=== Section Start ===

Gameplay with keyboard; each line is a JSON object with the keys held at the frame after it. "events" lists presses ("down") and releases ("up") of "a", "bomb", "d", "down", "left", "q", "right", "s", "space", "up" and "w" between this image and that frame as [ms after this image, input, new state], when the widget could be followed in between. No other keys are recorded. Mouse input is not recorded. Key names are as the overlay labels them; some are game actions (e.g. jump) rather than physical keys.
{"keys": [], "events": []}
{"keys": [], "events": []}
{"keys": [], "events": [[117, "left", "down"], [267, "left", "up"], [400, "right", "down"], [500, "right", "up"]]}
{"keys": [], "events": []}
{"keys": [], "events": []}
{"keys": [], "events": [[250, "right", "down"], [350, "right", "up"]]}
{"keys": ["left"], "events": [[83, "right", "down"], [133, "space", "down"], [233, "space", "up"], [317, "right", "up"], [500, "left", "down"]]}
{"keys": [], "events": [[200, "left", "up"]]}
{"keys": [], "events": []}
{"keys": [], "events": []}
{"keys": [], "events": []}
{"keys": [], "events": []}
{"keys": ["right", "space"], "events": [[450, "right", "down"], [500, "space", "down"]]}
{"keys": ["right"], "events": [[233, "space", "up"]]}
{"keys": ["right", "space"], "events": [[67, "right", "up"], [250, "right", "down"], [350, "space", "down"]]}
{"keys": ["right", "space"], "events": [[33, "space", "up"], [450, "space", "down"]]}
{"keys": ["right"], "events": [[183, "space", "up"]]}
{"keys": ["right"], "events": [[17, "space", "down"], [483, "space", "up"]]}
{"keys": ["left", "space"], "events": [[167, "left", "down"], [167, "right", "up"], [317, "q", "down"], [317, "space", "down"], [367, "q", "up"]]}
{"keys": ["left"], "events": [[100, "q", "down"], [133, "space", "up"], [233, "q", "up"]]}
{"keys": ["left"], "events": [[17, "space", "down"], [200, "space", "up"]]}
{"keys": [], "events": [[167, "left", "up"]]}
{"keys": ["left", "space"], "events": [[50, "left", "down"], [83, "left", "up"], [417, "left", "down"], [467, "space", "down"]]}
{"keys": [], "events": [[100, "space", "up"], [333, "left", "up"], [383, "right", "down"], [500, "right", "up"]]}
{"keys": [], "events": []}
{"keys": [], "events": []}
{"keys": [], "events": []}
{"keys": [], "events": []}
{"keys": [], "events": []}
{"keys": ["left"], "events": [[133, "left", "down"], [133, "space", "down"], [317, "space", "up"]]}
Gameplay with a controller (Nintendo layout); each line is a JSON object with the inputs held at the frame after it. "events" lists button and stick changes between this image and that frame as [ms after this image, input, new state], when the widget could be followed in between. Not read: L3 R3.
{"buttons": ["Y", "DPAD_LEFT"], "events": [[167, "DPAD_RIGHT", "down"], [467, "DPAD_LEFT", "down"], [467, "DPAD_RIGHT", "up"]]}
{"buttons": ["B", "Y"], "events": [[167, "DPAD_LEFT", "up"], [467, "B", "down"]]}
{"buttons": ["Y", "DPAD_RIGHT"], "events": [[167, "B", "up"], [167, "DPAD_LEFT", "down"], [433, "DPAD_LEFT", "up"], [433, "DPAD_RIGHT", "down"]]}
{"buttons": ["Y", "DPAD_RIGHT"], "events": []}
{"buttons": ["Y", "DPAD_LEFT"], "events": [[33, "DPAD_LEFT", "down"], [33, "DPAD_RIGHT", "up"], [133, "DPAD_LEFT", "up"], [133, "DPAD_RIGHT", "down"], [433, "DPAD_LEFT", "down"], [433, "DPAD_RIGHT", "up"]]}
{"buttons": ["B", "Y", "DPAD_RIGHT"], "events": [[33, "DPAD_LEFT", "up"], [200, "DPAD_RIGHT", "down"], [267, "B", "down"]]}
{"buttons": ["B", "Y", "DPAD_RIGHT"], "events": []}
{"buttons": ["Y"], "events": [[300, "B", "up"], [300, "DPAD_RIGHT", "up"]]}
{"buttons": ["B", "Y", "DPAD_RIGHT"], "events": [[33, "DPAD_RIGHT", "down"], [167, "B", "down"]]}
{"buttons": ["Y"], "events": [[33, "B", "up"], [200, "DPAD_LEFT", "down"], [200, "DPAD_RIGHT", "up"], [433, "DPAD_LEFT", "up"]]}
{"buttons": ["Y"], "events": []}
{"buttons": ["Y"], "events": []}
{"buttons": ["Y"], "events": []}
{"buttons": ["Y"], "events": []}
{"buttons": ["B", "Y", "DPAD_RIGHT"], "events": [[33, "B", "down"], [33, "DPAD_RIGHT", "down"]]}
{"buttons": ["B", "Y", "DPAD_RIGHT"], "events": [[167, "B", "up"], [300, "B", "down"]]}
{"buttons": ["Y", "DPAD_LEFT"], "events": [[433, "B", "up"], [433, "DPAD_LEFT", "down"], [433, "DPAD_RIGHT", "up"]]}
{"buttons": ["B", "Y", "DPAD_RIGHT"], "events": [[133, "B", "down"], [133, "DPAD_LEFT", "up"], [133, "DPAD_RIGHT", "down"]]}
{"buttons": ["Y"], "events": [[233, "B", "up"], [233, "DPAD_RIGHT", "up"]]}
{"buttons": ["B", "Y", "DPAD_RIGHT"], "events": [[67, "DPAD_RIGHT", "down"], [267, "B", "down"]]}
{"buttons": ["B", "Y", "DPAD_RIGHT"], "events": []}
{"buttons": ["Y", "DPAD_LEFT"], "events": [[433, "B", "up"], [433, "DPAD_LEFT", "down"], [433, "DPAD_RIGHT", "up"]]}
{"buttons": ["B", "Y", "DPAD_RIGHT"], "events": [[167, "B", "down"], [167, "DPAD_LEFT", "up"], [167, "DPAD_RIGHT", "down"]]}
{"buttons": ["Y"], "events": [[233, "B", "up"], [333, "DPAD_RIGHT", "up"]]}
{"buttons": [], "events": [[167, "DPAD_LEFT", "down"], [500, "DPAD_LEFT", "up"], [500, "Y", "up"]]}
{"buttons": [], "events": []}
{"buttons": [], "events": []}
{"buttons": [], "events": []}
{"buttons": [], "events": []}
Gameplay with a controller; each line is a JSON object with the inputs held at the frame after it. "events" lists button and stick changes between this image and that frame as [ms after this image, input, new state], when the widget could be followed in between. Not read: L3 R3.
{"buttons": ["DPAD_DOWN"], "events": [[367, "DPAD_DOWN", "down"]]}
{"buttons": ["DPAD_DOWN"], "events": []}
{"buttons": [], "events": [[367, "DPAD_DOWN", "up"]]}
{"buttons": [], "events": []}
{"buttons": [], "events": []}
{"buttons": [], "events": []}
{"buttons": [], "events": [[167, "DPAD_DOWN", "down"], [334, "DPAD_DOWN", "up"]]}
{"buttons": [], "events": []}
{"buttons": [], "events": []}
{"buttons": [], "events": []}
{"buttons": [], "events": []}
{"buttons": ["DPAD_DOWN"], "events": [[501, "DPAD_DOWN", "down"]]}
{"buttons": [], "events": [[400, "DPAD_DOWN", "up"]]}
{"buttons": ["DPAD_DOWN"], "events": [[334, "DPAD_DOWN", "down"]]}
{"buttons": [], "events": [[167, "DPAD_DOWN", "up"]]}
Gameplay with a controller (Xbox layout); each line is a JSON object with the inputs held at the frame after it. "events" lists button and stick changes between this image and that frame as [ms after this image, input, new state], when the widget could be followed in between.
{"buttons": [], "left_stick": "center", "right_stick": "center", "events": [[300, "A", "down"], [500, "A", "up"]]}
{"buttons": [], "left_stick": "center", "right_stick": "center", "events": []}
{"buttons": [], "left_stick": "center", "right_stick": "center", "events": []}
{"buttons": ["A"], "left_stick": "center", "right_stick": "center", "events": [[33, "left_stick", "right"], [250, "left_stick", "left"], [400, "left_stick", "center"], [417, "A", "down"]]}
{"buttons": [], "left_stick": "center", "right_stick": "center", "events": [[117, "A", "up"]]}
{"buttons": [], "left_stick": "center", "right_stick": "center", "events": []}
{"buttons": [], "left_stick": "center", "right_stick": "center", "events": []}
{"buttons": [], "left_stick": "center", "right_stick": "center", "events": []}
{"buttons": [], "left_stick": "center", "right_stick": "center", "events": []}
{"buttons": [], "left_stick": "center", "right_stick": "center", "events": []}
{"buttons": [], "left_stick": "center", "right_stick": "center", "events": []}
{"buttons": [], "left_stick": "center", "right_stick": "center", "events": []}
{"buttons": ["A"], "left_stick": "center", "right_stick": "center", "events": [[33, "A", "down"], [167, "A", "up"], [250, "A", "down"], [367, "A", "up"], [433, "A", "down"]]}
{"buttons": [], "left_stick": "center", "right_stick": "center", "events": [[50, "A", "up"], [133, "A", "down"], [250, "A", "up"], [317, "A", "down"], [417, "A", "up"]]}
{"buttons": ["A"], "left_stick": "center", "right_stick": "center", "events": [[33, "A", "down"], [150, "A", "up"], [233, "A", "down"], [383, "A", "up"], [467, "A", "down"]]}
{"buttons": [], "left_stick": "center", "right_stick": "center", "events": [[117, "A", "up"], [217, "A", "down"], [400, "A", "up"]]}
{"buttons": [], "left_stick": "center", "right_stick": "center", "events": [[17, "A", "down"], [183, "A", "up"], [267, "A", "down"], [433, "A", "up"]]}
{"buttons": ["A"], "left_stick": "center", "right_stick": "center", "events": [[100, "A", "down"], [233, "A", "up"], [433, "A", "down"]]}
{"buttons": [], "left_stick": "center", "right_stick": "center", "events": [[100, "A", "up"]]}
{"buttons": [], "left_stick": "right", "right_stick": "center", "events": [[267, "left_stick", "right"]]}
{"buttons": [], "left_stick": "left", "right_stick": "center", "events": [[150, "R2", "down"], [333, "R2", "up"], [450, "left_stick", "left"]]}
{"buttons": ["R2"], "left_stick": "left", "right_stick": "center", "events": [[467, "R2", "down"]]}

=== Section End ===

State, as a bare number, how many lines of the material contain "that".

4